§ **Requirement**
Would you reproduce each of the records below precisely, with the pictures left out?

(Page images and extracted text)
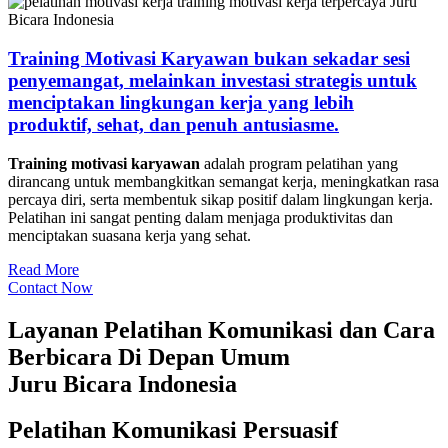
Training Motivasi Karyawan bukan sekadar sesi
penyemangat, melainkan investasi strategis untuk
menciptakan lingkungan kerja yang lebih
produktif, sehat, dan penuh antusiasme.
Training motivasi karyawan
adalah program pelatihan yang
dirancang untuk membangkitkan semangat kerja, meningkatkan rasa
percaya diri, serta membentuk sikap positif dalam lingkungan kerja.
Pelatihan ini sangat penting dalam menjaga produktivitas dan
menciptakan suasana kerja yang sehat.
Read More
Contact Now
Layanan Pelatihan Komunikasi dan Cara
Berbicara Di Depan Umum
Juru Bicara Indonesia
Pelatihan Komunikasi Persuasif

§ **Solution below**
Training Motivasi Karyawan bukan sekadar sesi
penyemangat, melainkan investasi strategis untuk
menciptakan lingkungan kerja yang lebih
produktif, sehat, dan penuh antusiasme.
Training motivasi karyawan
adalah program pelatihan yang
dirancang untuk membangkitkan semangat kerja, meningkatkan rasa
percaya diri, serta membentuk sikap positif dalam lingkungan kerja.
Pelatihan ini sangat penting dalam menjaga produktivitas dan
menciptakan suasana kerja yang sehat.
Read More
Contact Now
Layanan Pelatihan Komunikasi dan Cara
Berbicara Di Depan Umum
Juru Bicara Indonesia
Pelatihan Komunikasi Persuasif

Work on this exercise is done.